If you’d rather not burden yourself with quite as much work, you can still get around it a bit by not making the changes excessively huge. Not every stepped on butterfly creates a fascist state run by Nazi dinosaurs, sometimes things just turn out slightly better or slightly worse.

Also you can use “fake choices” to a small degree (And sometimes it really is unavoidable). The larger the story the more you can kind of get away with them. It only becomes a major problem when almost every choice has no real meaning and the story might not be that large to begin with.

I sort of get the impression though, you prefer to make your story with as many meaningful choices as possible and want to really avoid fake ones, which is why I say you should stick with your original plan.

4 Likes

This smells like a phenomenon I read about called consumer dissonance. Once in a while, even if everyone says “I want X, you should make X” but nobody would actually like X if you made it and you’d be better off doing Y. No idea if it’s the case here, but it made me feel that way. Wildly diverging storylines are much -edited harder to convincingly write, no wonder most of the stories on CoG so far only have a few endings. I’d say go for the many-endings version if you like, but you may find it surprisingly difficult to write well.

2 Likes

I use both. Even with my fake choices they mean something lol. Write what makes you happy :smile:

I don’t see what’s wrong with having too many choices that matter, unless it makes the story short. If you’re prepared to put up with the workload that comes with plenty of meaningful, story altering choices, then go for it. A compromise might be best to make the one story as good as it can be and to cut down on the workload, but it’s down to you, you know?

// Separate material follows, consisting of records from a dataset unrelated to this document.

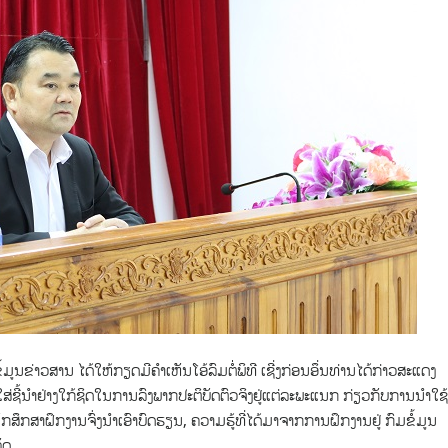
ູນຂ່າວສານ ໄດ້ໃຫ້ກຽດມີຄໍາເຫັນໂອ້ລົມຕໍ່ພິທີ ເຊີ່ງກ່ອນອຶ່ນທ່ານໄດ້ກ່າວສະແດງ
ສ່ຊີ້ນຳຢ່າງໃກ້ຊິດໃນການລົງພາກປະຕິບັດຕົວຈິງຢູ່ແຕ່ລະພະແນກ ກ່ຽວກັບການນຳໃຊ້
ັກສຶກສາຝຶກງານຈົ່ງນໍາເອົາບົດຮຽນ, ຄວາມຮູ້ທີ່ໄດ້ມາຈາກການຝຶກງານຢູ່ ກົມຂໍ້ມູນ
ັດ.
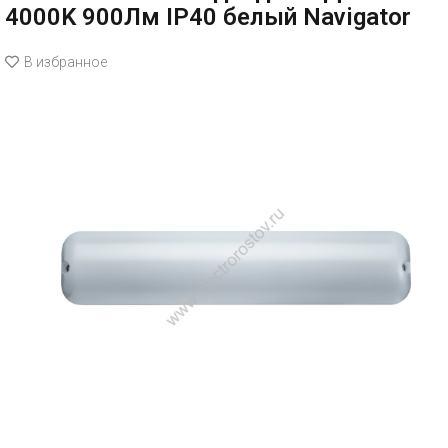
4000K 900Лм IP40 белый Navigator
В избранное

I might be able to get around the workload problem by using the branch and bottleneck pattern at the end of each chapter.

Right now, it looks like 2/3 of the users voted for more freedom and 1/3 voted for a big solid storyline.

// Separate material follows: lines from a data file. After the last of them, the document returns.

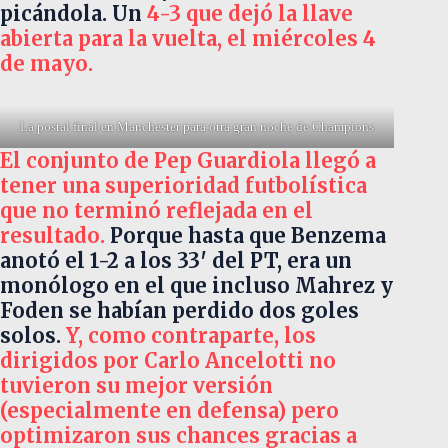
picándola. Un
4-3 que dejó la llave
abierta para la vuelta, el miércoles 4
de mayo.
La postal final en Manchester para otra gran noche de Champions
El conjunto de Pep Guardiola llegó a
tener una superioridad futbolística
que no terminó reflejada en el
resultado.
Porque hasta que Benzema
anotó el 1-2 a los 33′ del PT, era un
monólogo en el que incluso Mahrez y
Foden se habían perdido dos goles
solos.
Y, como contraparte, los
dirigidos por Carlo Ancelotti no
tuvieron su mejor versión
(especialmente en defensa) pero
optimizaron sus chances gracias a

I am going to try to use both by having a lot of branches, but merging the most similar ones at some point. Each chapter will have 2 or 3 possible endings, just like the demo I posted.

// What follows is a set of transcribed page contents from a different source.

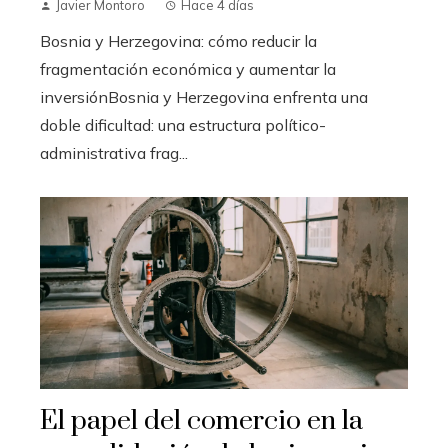
Javier Montoro
Hace 4 días
Bosnia y Herzegovina: cómo reducir la
fragmentación económica y aumentar la
inversiónBosnia y Herzegovina enfrenta una
doble dificultad: una estructura político-
administrativa frag...
El papel del comercio en la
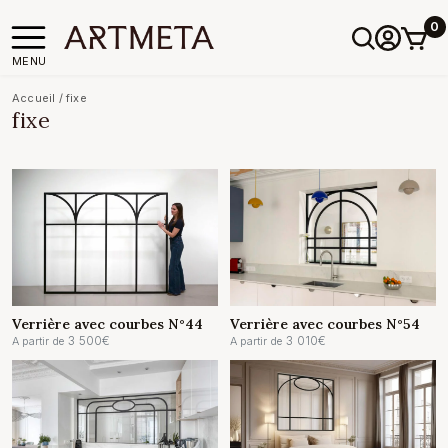
0
MENU
Accueil
/
fixe
fixe
Verrière avec courbes N°44
Verrière avec courbes N°54
3 500
€
3 010
€
A partir de
A partir de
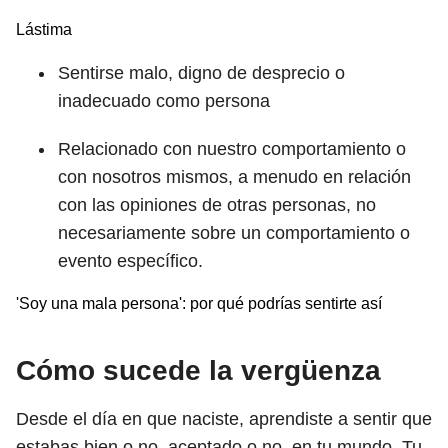
Lástima
Sentirse malo, digno de desprecio o
inadecuado como persona
Relacionado con nuestro comportamiento o
con nosotros mismos, a menudo en relación
con las opiniones de otras personas, no
necesariamente sobre un comportamiento o
evento específico.
'Soy una mala persona': por qué podrías sentirte así
Cómo sucede la vergüenza
Desde el día en que naciste, aprendiste a sentir que
estabas bien o no, aceptado o no, en tu mundo. Tu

Edit: 3/4 voted for freedom and 1/4 voted for the story.

That is pretty interesting! Going to close the poll tomorrow to make it official.

1 Like

I’m pretty sure this one doesn’t have dialogue options, and there’s so many choices it takes way too long to play.

You don’t need complete freedom, but a variety of endings definately influences how many times I replay, and thus how much enjoyment I get out of the game.

There are games that have good stories that I’ve played once and promptly forgotten about, but all the games I played and really, really liked either had 4-6 major endings… or in one or two cases had very different paths to get to the same ending.

The real key is to make the player feel like his or her choices had some bearing on the ending, either in act 3 or the epilogue.

(Slammed is a good example of this, I think. Mecha Ace also has some very interesting directions as to where the ending goes.)

2 Likes

Everything ok? You edited the thing three times then deleted, what’s on your mind?
@ballmot

@TechDragon610
When you said this

I'm pretty sure this one doesn't have dialogue options, and there's so many choices it takes way too long to play.

I thought you were talking about this game, so I said
“how can you be so sure? This game actually has dialogue options, just not in the demo :smile:
but then I saw that you were talking about life as an interactive story, that’s why I removed my reply.

Gotcha. How’s the game going by the way? Mine’s still under works and it’s pretty tough,

Making progress. I spent hours just to write the choices for a simple dialogue between the player and another character!

This might take a while, but I believe the replay value will make up for it.

Just being honest, I’m a few days in and still coding what is still character creation.

Character creation would be the part where you choose the name of your character, sex, hair color, backstory, etc.

I guess you could also call it “character customization chapter” :expressionless:

yup. race, skills, gender, starting alignment, and Era lived in are part of mine, although I suppose I’ll add some hair choices for the races with hair.